— EXERCISE PROMPT —
Copy, from the listing, every line in which the string "Adhes" is present.

★ ★ ★ ★ ★ ★ ★

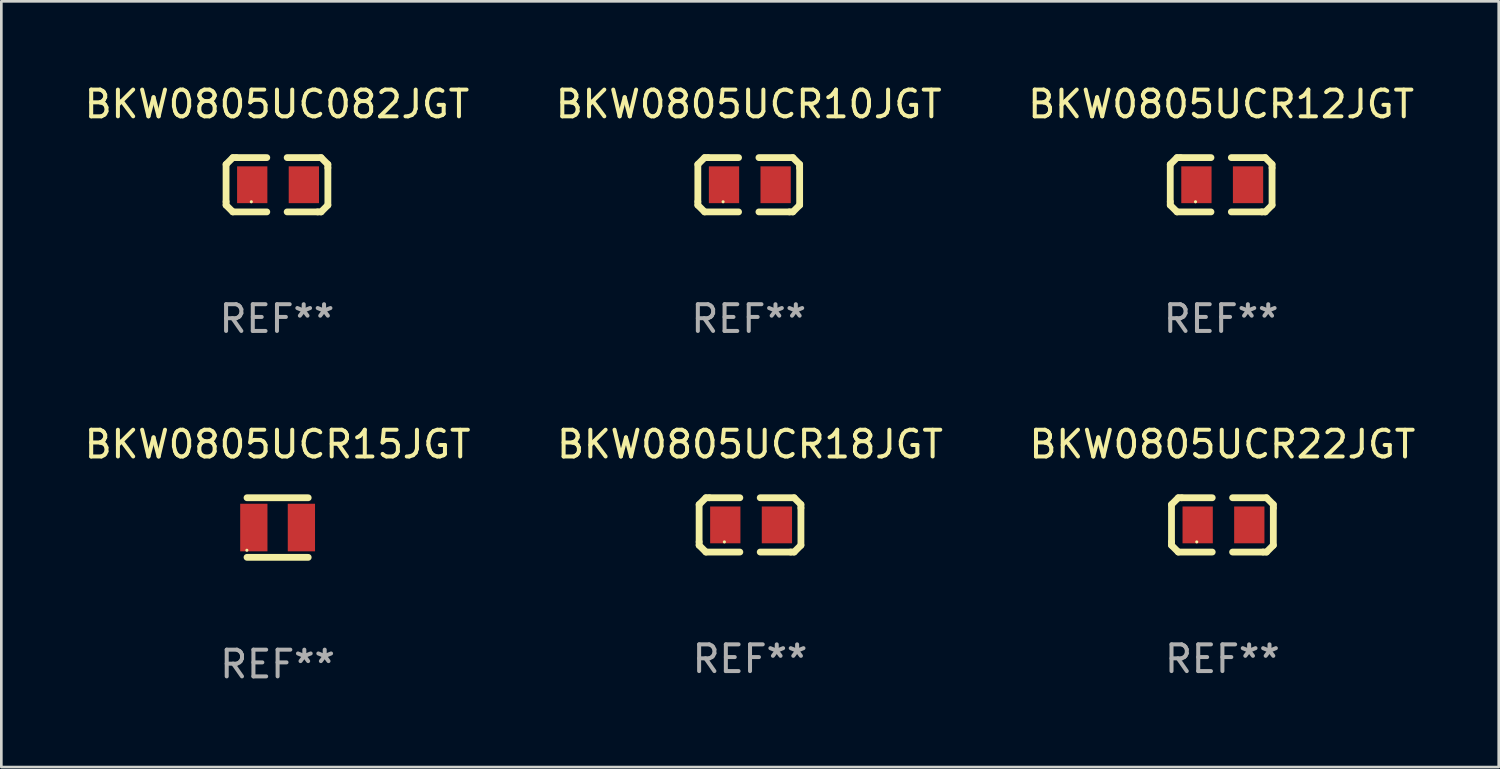
<source format=kicad_pcb>
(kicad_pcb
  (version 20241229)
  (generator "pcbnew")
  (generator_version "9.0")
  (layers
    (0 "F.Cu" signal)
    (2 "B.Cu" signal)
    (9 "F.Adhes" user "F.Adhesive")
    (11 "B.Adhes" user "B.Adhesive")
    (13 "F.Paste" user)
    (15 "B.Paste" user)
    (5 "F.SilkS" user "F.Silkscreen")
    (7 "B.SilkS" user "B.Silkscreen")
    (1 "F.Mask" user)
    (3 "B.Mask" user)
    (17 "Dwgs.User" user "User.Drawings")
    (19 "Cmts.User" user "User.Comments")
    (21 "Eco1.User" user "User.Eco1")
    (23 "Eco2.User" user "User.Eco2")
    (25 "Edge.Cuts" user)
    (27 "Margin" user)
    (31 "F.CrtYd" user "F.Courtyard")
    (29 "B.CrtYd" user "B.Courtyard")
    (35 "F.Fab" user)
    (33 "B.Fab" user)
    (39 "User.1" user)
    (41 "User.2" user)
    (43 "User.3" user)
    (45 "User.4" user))
  (footprint "BKW0805UCR12JGT"
    (layer "F.Cu")
    (at 42.649 3.864)
    (property "Reference" "BKW0805UCR12JGT" (at 0 -3.016 0) (layer "F.SilkS") (effects (font (size 1 1) (thickness 0.15))))
    (attr through_hole)
    (fp_line (start -1.905 -0.762) (end -1.905 0.635) (stroke (width 0.254) (type solid)) (layer "F.SilkS"))
    (fp_line (start -1.905 0.635) (end -1.905 0.762) (stroke (width 0.254) (type solid)) (layer "F.SilkS"))
    (fp_line (start -1.905 0.762) (end -1.651 1.016) (stroke (width 0.254) (type solid)) (layer "F.SilkS"))
    (fp_line (start -1.651 -1.016) (end -1.905 -0.762) (stroke (width 0.254) (type solid)) (layer "F.SilkS"))
    (fp_line (start -1.651 1.016) (end -0.381 1.016) (stroke (width 0.254) (type solid)) (layer "F.SilkS"))
    (fp_line (start -1.524 -1.016) (end -1.651 -1.016) (stroke (width 0.254) (type solid)) (layer "F.SilkS"))
    (fp_line (start -0.381 -1.016) (end -1.524 -1.016) (stroke (width 0.254) (type solid)) (layer "F.SilkS"))
    (fp_line (start 0.381 1.016) (end 1.524 1.016) (stroke (width 0.254) (type solid)) (layer "F.SilkS"))
    (fp_line (start 1.524 1.016) (end 1.651 1.016) (stroke (width 0.254) (type solid)) (layer "F.SilkS"))
    (fp_line (start 1.651 -1.016) (end 0.381 -1.016) (stroke (width 0.254) (type solid)) (layer "F.SilkS"))
    (fp_line (start 1.651 1.016) (end 1.905 0.762) (stroke (width 0.254) (type solid)) (layer "F.SilkS"))
    (fp_line (start 1.905 -0.762) (end 1.651 -1.016) (stroke (width 0.254) (type solid)) (layer "F.SilkS"))
    (fp_line (start 1.905 -0.635) (end 1.905 -0.762) (stroke (width 0.254) (type solid)) (layer "F.SilkS"))
    (fp_line (start 1.905 0.762) (end 1.905 -0.635) (stroke (width 0.254) (type solid)) (layer "F.SilkS"))
    (fp_circle (center -0.96 0.637) (end -0.93 0.637) (stroke (width 0.06) (type solid)) (fill no) (layer "F.SilkS"))
    (fp_text user "REF**" (at 0 5.016 0) (layer "F.Fab") (effects (font (size 1 1) (thickness 0.15))))
    (pad "1" smd rect (at -0.926 -0.000051) (size 1.133 1.377) (layers "F.Cu" "F.Mask" "F.Paste"))
    (pad "2" smd rect (at 1.006 -0.000051) (size 1.133 1.377) (layers "F.Cu" "F.Mask" "F.Paste")))
  (footprint "BKW0805UCR18JGT"
    (layer "F.Cu")
    (at 25.018 16.593)
    (property "Reference" "BKW0805UCR18JGT" (at 0 -3.016 0) (layer "F.SilkS") (effects (font (size 1 1) (thickness 0.15))))
    (attr through_hole)
    (fp_line (start -1.905 -0.762) (end -1.905 0.635) (stroke (width 0.254) (type solid)) (layer "F.SilkS"))
    (fp_line (start -1.905 0.635) (end -1.905 0.762) (stroke (width 0.254) (type solid)) (layer "F.SilkS"))
    (fp_line (start -1.905 0.762) (end -1.651 1.016) (stroke (width 0.254) (type solid)) (layer "F.SilkS"))
    (fp_line (start -1.651 -1.016) (end -1.905 -0.762) (stroke (width 0.254) (type solid)) (layer "F.SilkS"))
    (fp_line (start -1.651 1.016) (end -0.381 1.016) (stroke (width 0.254) (type solid)) (layer "F.SilkS"))
    (fp_line (start -1.524 -1.016) (end -1.651 -1.016) (stroke (width 0.254) (type solid)) (layer "F.SilkS"))
    (fp_line (start -0.381 -1.016) (end -1.524 -1.016) (stroke (width 0.254) (type solid)) (layer "F.SilkS"))
    (fp_line (start 0.381 1.016) (end 1.524 1.016) (stroke (width 0.254) (type solid)) (layer "F.SilkS"))
    (fp_line (start 1.524 1.016) (end 1.651 1.016) (stroke (width 0.254) (type solid)) (layer "F.SilkS"))
    (fp_line (start 1.651 -1.016) (end 0.381 -1.016) (stroke (width 0.254) (type solid)) (layer "F.SilkS"))
    (fp_line (start 1.651 1.016) (end 1.905 0.762) (stroke (width 0.254) (type solid)) (layer "F.SilkS"))
    (fp_line (start 1.905 -0.762) (end 1.651 -1.016) (stroke (width 0.254) (type solid)) (layer "F.SilkS"))
    (fp_line (start 1.905 -0.635) (end 1.905 -0.762) (stroke (width 0.254) (type solid)) (layer "F.SilkS"))
    (fp_line (start 1.905 0.762) (end 1.905 -0.635) (stroke (width 0.254) (type solid)) (layer "F.SilkS"))
    (fp_circle (center -0.96 0.637) (end -0.93 0.637) (stroke (width 0.06) (type solid)) (fill no) (layer "F.SilkS"))
    (fp_text user "REF**" (at 0 5.016 0) (layer "F.Fab") (effects (font (size 1 1) (thickness 0.15))))
    (pad "1" smd rect (at -0.926 -0.000051) (size 1.133 1.377) (layers "F.Cu" "F.Mask" "F.Paste"))
    (pad "2" smd rect (at 1.006 -0.000051) (size 1.133 1.377) (layers "F.Cu" "F.Mask" "F.Paste")))
  (footprint "BKW0805UCR10JGT"
    (layer "F.Cu")
    (at 24.97 3.864)
    (property "Reference" "BKW0805UCR10JGT" (at 0 -3.016 0) (layer "F.SilkS") (effects (font (size 1 1) (thickness 0.15))))
    (attr through_hole)
    (fp_line (start -1.905 -0.762) (end -1.905 0.635) (stroke (width 0.254) (type solid)) (layer "F.SilkS"))
    (fp_line (start -1.905 0.635) (end -1.905 0.762) (stroke (width 0.254) (type solid)) (layer "F.SilkS"))
    (fp_line (start -1.905 0.762) (end -1.651 1.016) (stroke (width 0.254) (type solid)) (layer "F.SilkS"))
    (fp_line (start -1.651 -1.016) (end -1.905 -0.762) (stroke (width 0.254) (type solid)) (layer "F.SilkS"))
    (fp_line (start -1.651 1.016) (end -0.381 1.016) (stroke (width 0.254) (type solid)) (layer "F.SilkS"))
    (fp_line (start -1.524 -1.016) (end -1.651 -1.016) (stroke (width 0.254) (type solid)) (layer "F.SilkS"))
    (fp_line (start -0.381 -1.016) (end -1.524 -1.016) (stroke (width 0.254) (type solid)) (layer "F.SilkS"))
    (fp_line (start 0.381 1.016) (end 1.524 1.016) (stroke (width 0.254) (type solid)) (layer "F.SilkS"))
    (fp_line (start 1.524 1.016) (end 1.651 1.016) (stroke (width 0.254) (type solid)) (layer "F.SilkS"))
    (fp_line (start 1.651 -1.016) (end 0.381 -1.016) (stroke (width 0.254) (type solid)) (layer "F.SilkS"))
    (fp_line (start 1.651 1.016) (end 1.905 0.762) (stroke (width 0.254) (type solid)) (layer "F.SilkS"))
    (fp_line (start 1.905 -0.762) (end 1.651 -1.016) (stroke (width 0.254) (type solid)) (layer "F.SilkS"))
    (fp_line (start 1.905 -0.635) (end 1.905 -0.762) (stroke (width 0.254) (type solid)) (layer "F.SilkS"))
    (fp_line (start 1.905 0.762) (end 1.905 -0.635) (stroke (width 0.254) (type solid)) (layer "F.SilkS"))
    (fp_circle (center -0.96 0.637) (end -0.93 0.637) (stroke (width 0.06) (type solid)) (fill no) (layer "F.SilkS"))
    (fp_text user "REF**" (at 0 5.016 0) (layer "F.Fab") (effects (font (size 1 1) (thickness 0.15))))
    (pad "1" smd rect (at -0.926 -0.000051) (size 1.133 1.377) (layers "F.Cu" "F.Mask" "F.Paste"))
    (pad "2" smd rect (at 1.006 -0.000051) (size 1.133 1.377) (layers "F.Cu" "F.Mask" "F.Paste")))
  (footprint "BKW0805UCR15JGT"
    (layer "F.Cu")
    (at 7.339 16.692)
    (property "Reference" "BKW0805UCR15JGT" (at 0 -3.115 0) (layer "F.SilkS") (effects (font (size 1 1) (thickness 0.15))))
    (attr through_hole)
    (fp_line (start -1.145 -1.115) (end 1.145 -1.115) (stroke (width 0.254) (type solid)) (layer "F.SilkS"))
    (fp_line (start -1.145 1.115) (end 1.145 1.115) (stroke (width 0.254) (type solid)) (layer "F.SilkS"))
    (fp_circle (center -1.15 0.85) (end -1.12 0.85) (stroke (width 0.06) (type solid)) (fill no) (layer "F.SilkS"))
    (fp_text user "REF**" (at 0 5.115 0) (layer "F.Fab") (effects (font (size 1 1) (thickness 0.15))))
    (pad "1" smd rect (at -0.89 0 90) (size 1.78 1.02) (layers "F.Cu" "F.Mask" "F.Paste"))
    (pad "2" smd rect (at 0.89 0 90) (size 1.78 1.02) (layers "F.Cu" "F.Mask" "F.Paste")))
  (footprint "BKW0805UCR22JGT"
    (layer "F.Cu")
    (at 42.696 16.593)
    (property "Reference" "BKW0805UCR22JGT" (at 0 -3.016 0) (layer "F.SilkS") (effects (font (size 1 1) (thickness 0.15))))
    (attr through_hole)
    (fp_line (start -1.905 -0.762) (end -1.905 0.635) (stroke (width 0.254) (type solid)) (layer "F.SilkS"))
    (fp_line (start -1.905 0.635) (end -1.905 0.762) (stroke (width 0.254) (type solid)) (layer "F.SilkS"))
    (fp_line (start -1.905 0.762) (end -1.651 1.016) (stroke (width 0.254) (type solid)) (layer "F.SilkS"))
    (fp_line (start -1.651 -1.016) (end -1.905 -0.762) (stroke (width 0.254) (type solid)) (layer "F.SilkS"))
    (fp_line (start -1.651 1.016) (end -0.381 1.016) (stroke (width 0.254) (type solid)) (layer "F.SilkS"))
    (fp_line (start -1.524 -1.016) (end -1.651 -1.016) (stroke (width 0.254) (type solid)) (layer "F.SilkS"))
    (fp_line (start -0.381 -1.016) (end -1.524 -1.016) (stroke (width 0.254) (type solid)) (layer "F.SilkS"))
    (fp_line (start 0.381 1.016) (end 1.524 1.016) (stroke (width 0.254) (type solid)) (layer "F.SilkS"))
    (fp_line (start 1.524 1.016) (end 1.651 1.016) (stroke (width 0.254) (type solid)) (layer "F.SilkS"))
    (fp_line (start 1.651 -1.016) (end 0.381 -1.016) (stroke (width 0.254) (type solid)) (layer "F.SilkS"))
    (fp_line (start 1.651 1.016) (end 1.905 0.762) (stroke (width 0.254) (type solid)) (layer "F.SilkS"))
    (fp_line (start 1.905 -0.762) (end 1.651 -1.016) (stroke (width 0.254) (type solid)) (layer "F.SilkS"))
    (fp_line (start 1.905 -0.635) (end 1.905 -0.762) (stroke (width 0.254) (type solid)) (layer "F.SilkS"))
    (fp_line (start 1.905 0.762) (end 1.905 -0.635) (stroke (width 0.254) (type solid)) (layer "F.SilkS"))
    (fp_circle (center -0.96 0.637) (end -0.93 0.637) (stroke (width 0.06) (type solid)) (fill no) (layer "F.SilkS"))
    (fp_text user "REF**" (at 0 5.016 0) (layer "F.Fab") (effects (font (size 1 1) (thickness 0.15))))
    (pad "1" smd rect (at -0.926 -0.000051) (size 1.133 1.377) (layers "F.Cu" "F.Mask" "F.Paste"))
    (pad "2" smd rect (at 1.006 -0.000051) (size 1.133 1.377) (layers "F.Cu" "F.Mask" "F.Paste")))
  (footprint "BKW0805UC082JGT"
    (layer "F.Cu")
    (at 7.315 3.864)
    (property "Reference" "BKW0805UC082JGT" (at 0 -3.016 0) (layer "F.SilkS") (effects (font (size 1 1) (thickness 0.15))))
    (attr through_hole)
    (fp_line (start -1.905 -0.762) (end -1.905 0.635) (stroke (width 0.254) (type solid)) (layer "F.SilkS"))
    (fp_line (start -1.905 0.635) (end -1.905 0.762) (stroke (width 0.254) (type solid)) (layer "F.SilkS"))
    (fp_line (start -1.905 0.762) (end -1.651 1.016) (stroke (width 0.254) (type solid)) (layer "F.SilkS"))
    (fp_line (start -1.651 -1.016) (end -1.905 -0.762) (stroke (width 0.254) (type solid)) (layer "F.SilkS"))
    (fp_line (start -1.651 1.016) (end -0.381 1.016) (stroke (width 0.254) (type solid)) (layer "F.SilkS"))
    (fp_line (start -1.524 -1.016) (end -1.651 -1.016) (stroke (width 0.254) (type solid)) (layer "F.SilkS"))
    (fp_line (start -0.381 -1.016) (end -1.524 -1.016) (stroke (width 0.254) (type solid)) (layer "F.SilkS"))
    (fp_line (start 0.381 1.016) (end 1.524 1.016) (stroke (width 0.254) (type solid)) (layer "F.SilkS"))
    (fp_line (start 1.524 1.016) (end 1.651 1.016) (stroke (width 0.254) (type solid)) (layer "F.SilkS"))
    (fp_line (start 1.651 -1.016) (end 0.381 -1.016) (stroke (width 0.254) (type solid)) (layer "F.SilkS"))
    (fp_line (start 1.651 1.016) (end 1.905 0.762) (stroke (width 0.254) (type solid)) (layer "F.SilkS"))
    (fp_line (start 1.905 -0.762) (end 1.651 -1.016) (stroke (width 0.254) (type solid)) (layer "F.SilkS"))
    (fp_line (start 1.905 -0.635) (end 1.905 -0.762) (stroke (width 0.254) (type solid)) (layer "F.SilkS"))
    (fp_line (start 1.905 0.762) (end 1.905 -0.635) (stroke (width 0.254) (type solid)) (layer "F.SilkS"))
    (fp_circle (center -0.96 0.637) (end -0.93 0.637) (stroke (width 0.06) (type solid)) (fill no) (layer "F.SilkS"))
    (fp_text user "REF**" (at 0 5.016 0) (layer "F.Fab") (effects (font (size 1 1) (thickness 0.15))))
    (pad "1" smd rect (at -0.926 -0.000051) (size 1.133 1.377) (layers "F.Cu" "F.Mask" "F.Paste"))
    (pad "2" smd rect (at 1.006 -0.000051) (size 1.133 1.377) (layers "F.Cu" "F.Mask" "F.Paste")))
  (gr_rect
    (start -3 -3)
    (end 53.036 25.655)
    (stroke (width 0.1) (type default))
    (fill no)
    (layer "Edge.Cuts")))
</source>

★ ★ ★ ★ ★ ★ ★

— SOLUTION TO THIS EXERCISE —
    (9 "F.Adhes" user "F.Adhesive")
    (11 "B.Adhes" user "B.Adhesive")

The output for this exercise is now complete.